H étéros « comme ils disent »»
François avait dit une jolie chose, il disait qu’il détestait la province, mais qu’il aimait la province à Paris. « Ici, c’est même le village. » Il râlait contre les mini-envahissements de la ville dans ce village de privilégiés. Par ex, la mairie de Paris (satanée sale Hidalgo !) avait ajouté des structures pour accrocher les vélos près de la chambre de C. et ça papotait, ça papotait à cet endroit (C. avait fait sa chambre à l'emplacement du garage, faut dire). François achetait toujours ses pâtisseries à La Vieille France, près des Buttes-Chaumont, et, pendant un très long sketch, François nous avait fait Sylvie, la drama queen qui tenait cette boutique (tandis que son mari effacé en était le pâtissier). J'avais dit que Sylvie — aussi appelée pat François « la lionne » — me rappelait Madame Verdurin, mais je sentais qu’on me le comptait comme une faute. Ou alors Sylvie Vartan ? Je ne savais plus quoi dire, moi. En fait, Sylvie rappelait à Martine une autre Sylvie dont on avait parlé au début (quand nous n’étions que tous les 3), une Sylvie obsédée par la pédophilie, insortable, si j’avais bien compris, parce qu’elle avait l’art — le don ? — d’en détecter une victime chez presque tout le monde. D’ailleurs l’avocat d’affaires — prénommé Luc, au fait — avait voulu dire qu’il avait eu son premier rapport sexuel à 13 ans et il avait dit : « à 3 ans ». Son compte était bon ! C’était clair comme de l’eau de roche… Martine s’était écriée : « Sylvie ! Sylvie ! si Sylvie était là… » Il fallait expliciter, pour les gens arrivés plus tard, les allusions constantes que nous faisions à la première partie de la soirée... Un enfant s’appelait Jacques. Je trouvais ça merveilleux. C’est si rare, non ? Sa mère me disait qu’il y en avait quelques-uns, mais pas tant que ça, en effet. Jacques ! François disait que lui connaissait un Jack (il faisait allusion à Jack Lang). Le champagne était très bon, servi dans des coupes anciennes, fragiles comme des corolles. François venait de Reims et une partie de sa famille exploitait des premiers crus, deuxièmes crus, troisièmes crus — ou alors seulement des premiers crus, j’avais un peu décroché… Il nous avait raconté le dimanche des vendanges chez sa grand-mère...
Devrais-je le dire, dans le grand luxe de cette maison accrochée aux nuages — et son jardin d'azalées —, sous les tableaux d'un goût exquis, venait un moment, assez tard, où, quand nous étions tous bien pompettes à ce champagne millésimé (et les enfants à l’Orangina), notre hôte commandait un repas Deliveroo car il ne savait pas faire la cuisine du tout.

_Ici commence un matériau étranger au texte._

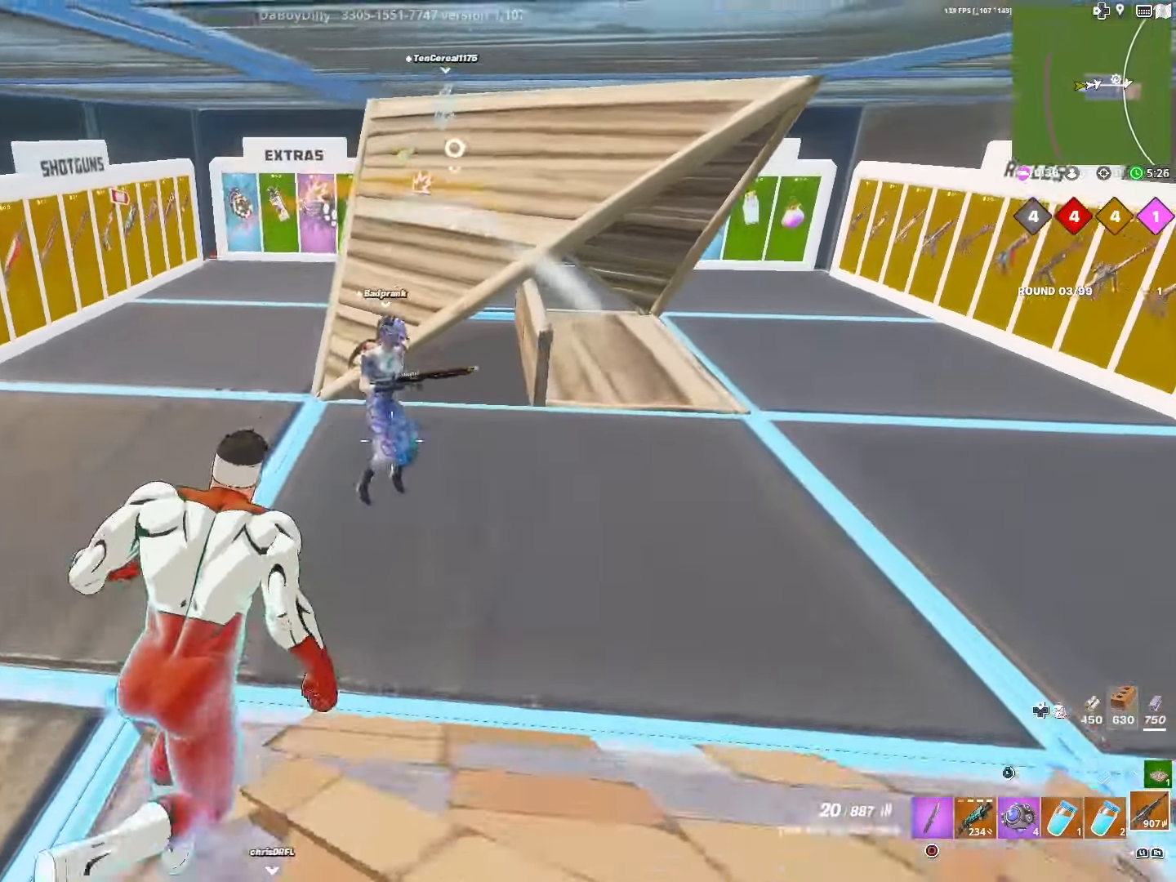
{"buttons": ["L2"], "left_stick": "up-right", "right_stick": "center", "events": [[183, "R2", "down"], [266, "R2", "up"], [500, "L2", "down"]]}
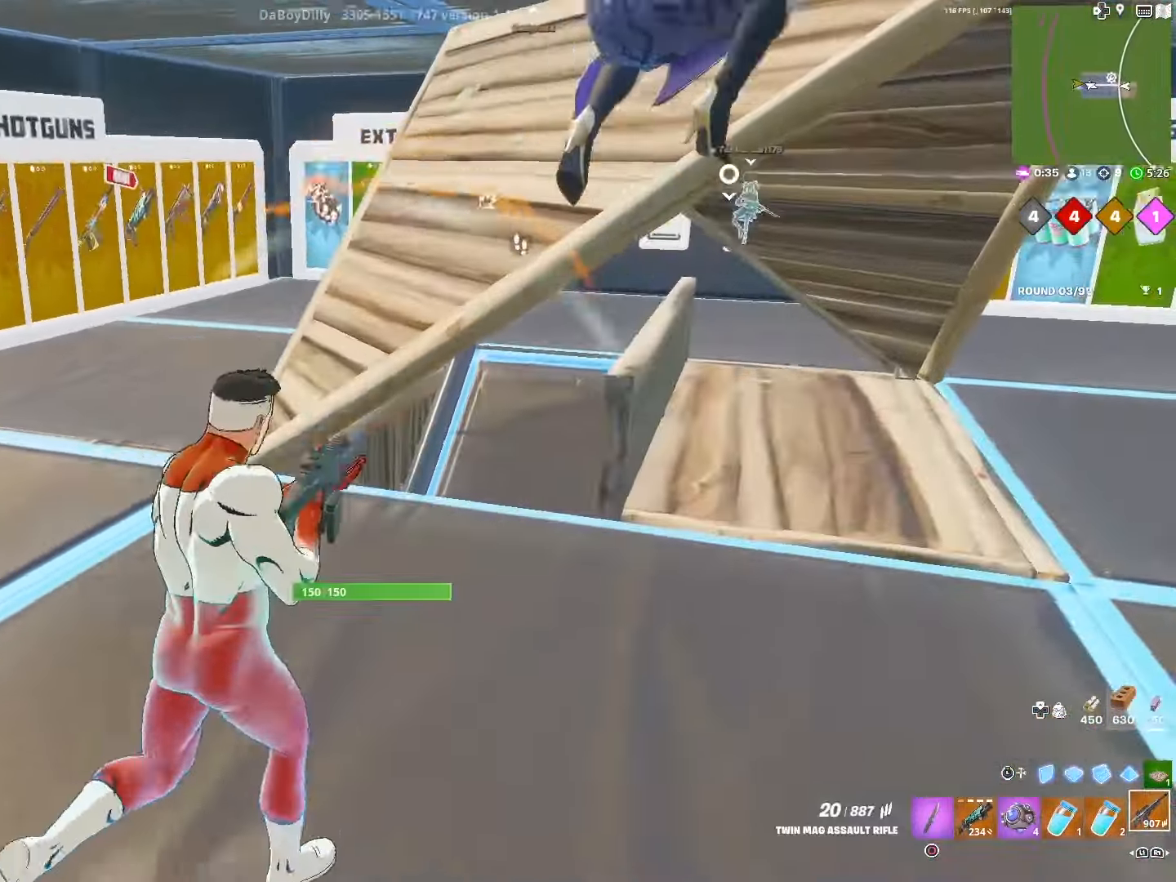
{"buttons": ["L2", "R2"], "left_stick": "right", "right_stick": "left", "events": [[83, "left_stick", "right"], [250, "right_stick", "left"], [266, "R2", "down"]]}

Christophe n'était pas là qui était le cuistot du lieu.
Ce repas sur le pouce, l'assiette sur les genoux, du poulet sec avec des frites molles, ou parfois des sushis, ou des pizzas, près du feu — en tout cas, pour ma part (l'avocat d'affaires était assez loin et demandait toujours de répéter) — pouvait donner la tristesse, l'abandon nécessaire à une atmosphère modianesque — mais c'est cliché de le dire — de temps perdu
Quand il était temps de rentrer, de redescendre en ville, tout le monde partait d'un seul coup (comme sur un toboggan)
(On adorait ces soirées)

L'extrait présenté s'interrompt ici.